A Promise and a Reminder

Sukkah: Also called: tabernacle a temporary structure with a roof of branches in which Jews eat and, if possible, sleep during the festival of Sukkot

Sukkot – plural of Sukkah

Sukkot is a holiday that talks to me in ways that few other holidays do.

I love Shabbat – it is, each week, an island of peace that comes in grace and slowly sneaks away with the promise it will return.

Rosh Hashana is nice, but it is the base of a mountain of self-reflection that is Yom Kippur. Yom Kippur comes as a day of judgment and atonement – serious, spiritually uplifting, intense it is; fun it is not.

Passover is so much work, before, during and after, that it is hard to enjoy much of it. Someday, I might find a way to enjoy it, but most years it is mostly torture for me.

Hanukah might be fun and have some deeper meanings to it, but it has been commercialized and internationalized and simply doesn’t touch me the way Sukkot does.

I could go on, but I don’t want to belittle the other holidays, I just want to explain why I love this one. You see, it is yet another promise from God to me – well, to my people. It says to trust Him, that He will take care of us.

We put our lives in His hands every day without really acknowledging it.

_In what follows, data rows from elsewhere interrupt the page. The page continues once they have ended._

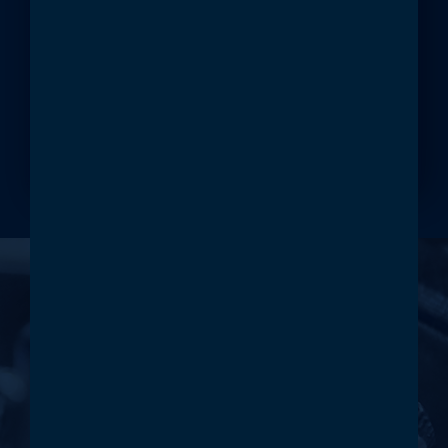
Zénó Zólomy | Óbuda Universität
Alba Regia Fakultät für Technologie
Maschinenbauingenieur BSC, duale
Ausbildung
KARRIERE
BAUE DEINE
ZUKUNFT BEI
HTM!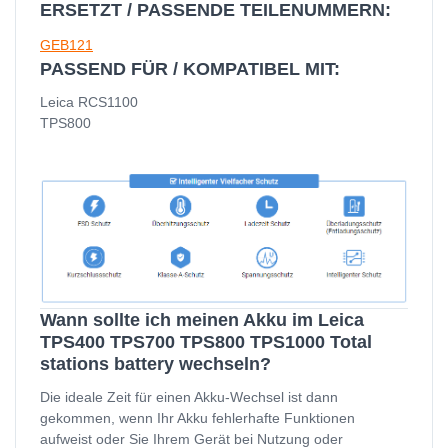
ERSETZT / PASSENDE TEILENUMMERN:
GEB121
PASSEND FÜR / KOMPATIBEL MIT:
Leica RCS1100
TPS800
Wann sollte ich meinen Akku im Leica
TPS400 TPS700 TPS800 TPS1000 Total
stations battery wechseln?
Die ideale Zeit für einen Akku-Wechsel ist dann
gekommen, wenn Ihr Akku fehlerhafte Funktionen
aufweist oder Sie Ihrem Gerät bei Nutzung oder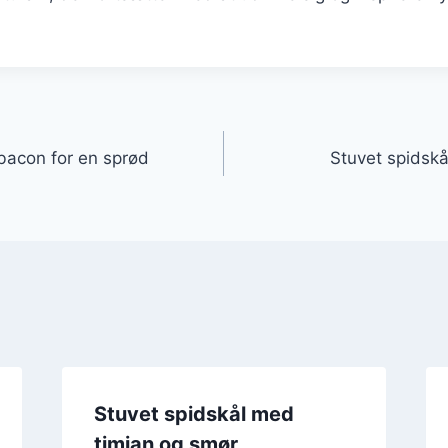
gation
bacon for en sprød
Stuvet spidsk
Stuvet spidskål med
timian og smør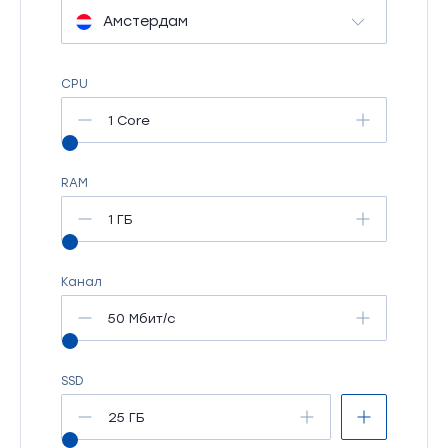
Амстердам
CPU
1 Core
RAM
1 ГБ
Канал
50 Мбит/c
SSD
25 ГБ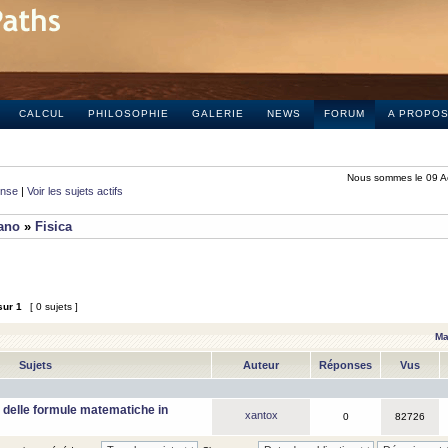
CALCUL
PHILOSOPHIE
GALERIE
NEWS
FORUM
A PROPO
Nous sommes le 09 A
onse
|
Voir les sujets actifs
iano
»
Fisica
sur
1
[ 0 sujets ]
Ma
Sujets
Auteur
Réponses
Vus
 delle formule matematiche in
xantox
0
82726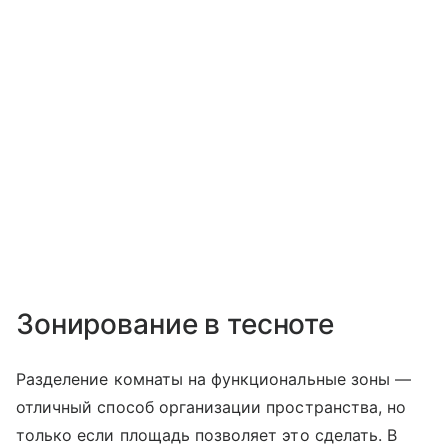
Зонирование в тесноте
Разделение комнаты на функциональные зоны —
отличный способ организации пространства, но
только если площадь позволяет это сделать. В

When we drive down the highway, when we walk under a building, when we watch our children go off to school, perhaps even when we get on a bus. From the moment we awaken, refreshed and returned to life, until the moment we lay our heads on our pillows, at any moment, our lives could change forever, take directions we never thought of.

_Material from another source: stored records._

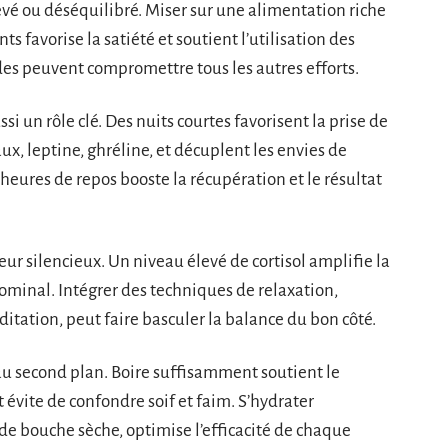
vé ou déséquilibré. Miser sur une alimentation riche
s favorise la satiété et soutient l’utilisation des
ides peuvent compromettre tous les autres efforts.
si un rôle clé. Des nuits courtes favorisent la prise de
, leptine, ghréline, et décuplent les envies de
heures de repos booste la récupération et le résultat
eur silencieux. Un niveau élevé de cortisol amplifie la
dominal. Intégrer des techniques de relaxation,
itation, peut faire basculer la balance du bon côté.
 au second plan. Boire suffisamment soutient le
 évite de confondre soif et faim. S’hydrater
de bouche sèche, optimise l’efficacité de chaque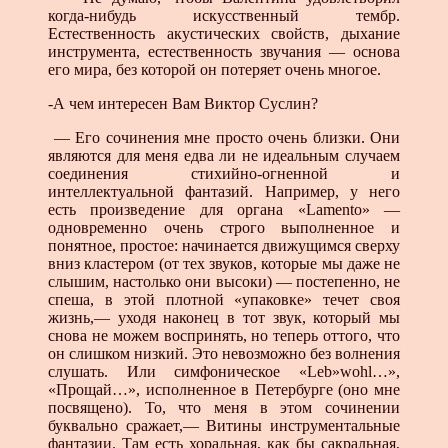
когда-нибудь искусственный тембр.
Естественность акустических свойств, дыхание
инструмента, естественность звучания — основа
его мира, без которой он потеряет очень многое.
-А чем интересен Вам Виктор Суслин?
— Его сочинения мне просто очень близки. Они
являются для меня едва ли не идеальным случаем
соединения стихийно-огненной и
интеллектуальной фантазий. Например, у него
есть произведение для органа «Lamento» —
одновременно очень строго выполненное и
понятное, простое: начинается движущимся сверху
вниз кластером (от тех звуков, которые мы даже не
слышим, настолько они высоки) — постепенно, не
спеша, в этой плотной «упаковке» течет своя
жизнь,— уходя наконец в тот звук, который мы
снова не можем воспринять, но теперь оттого, что
он слишком низкий. Это невозможно без волнения
слушать. Или симфоническое «Leb»wohl…»,
«Прощай…», исполненное в Петербурге (оно мне
посвящено). То, что меня в этом сочинении
буквально сражает,— Витины инструментальные
фантазии. Там есть хоральная, как бы сакральная,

So we rise in the morning and thank God for returning our soul to us from sleep, simply for being awake another day to live in this world and see the miracles He creates. And then we do what we do, only to sleep and do it again the next day. Sukkot is about taking that forgotten trust to a higher level.

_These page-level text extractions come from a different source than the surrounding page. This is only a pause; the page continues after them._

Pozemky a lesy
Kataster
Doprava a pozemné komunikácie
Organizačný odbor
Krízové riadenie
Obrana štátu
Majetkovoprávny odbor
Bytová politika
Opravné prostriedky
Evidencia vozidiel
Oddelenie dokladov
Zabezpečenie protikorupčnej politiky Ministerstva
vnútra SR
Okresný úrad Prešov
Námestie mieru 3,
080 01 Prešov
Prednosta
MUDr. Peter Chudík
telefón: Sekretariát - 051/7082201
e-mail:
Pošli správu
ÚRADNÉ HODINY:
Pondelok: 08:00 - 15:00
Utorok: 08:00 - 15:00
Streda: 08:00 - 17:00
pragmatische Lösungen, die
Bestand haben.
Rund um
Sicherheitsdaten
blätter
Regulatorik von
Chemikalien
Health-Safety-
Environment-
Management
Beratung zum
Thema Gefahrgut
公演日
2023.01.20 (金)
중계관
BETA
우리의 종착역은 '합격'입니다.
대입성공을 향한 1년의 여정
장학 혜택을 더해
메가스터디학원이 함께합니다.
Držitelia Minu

Sukkot says – stop, take yourself out of the comfort of your homes, your air conditioned rooms and return to the basics. Imagine if the roof over your head was not cement and stone, but mere branches of trees. Imagine if instead of your plush sofa and comfortable bed, you sat on simple chairs and slept on a slip of a mattress beneath the stars.

Would you still thank God for everything He has done for you? Imagine if while you are sitting out there in that hut you’ve built, the one with the simple roof of branches – imagine if it were to start to rain, would you still be grateful? It’s easy to say yes from those air conditioned rooms and so we move out there for 7 days and show ourselves what God already knows. Oh yes, we will be grateful because the cement roof is an illusion; the plush homes a diversion.

Sukkot is a promise and a reminder. We promise to trust in God; He reminds us He has always been there to protect us and always will be. I love Sukkot. It is simple and basic as life really is. It is we humans that confuse the issues; we who fill our lives with meaningless possessions when the greatest gift of all is simply life and the ability to enjoy.

Chag samayah – happy Sukkot – may it come in peace and remind all of us that the only security we can ever know, comes from Above.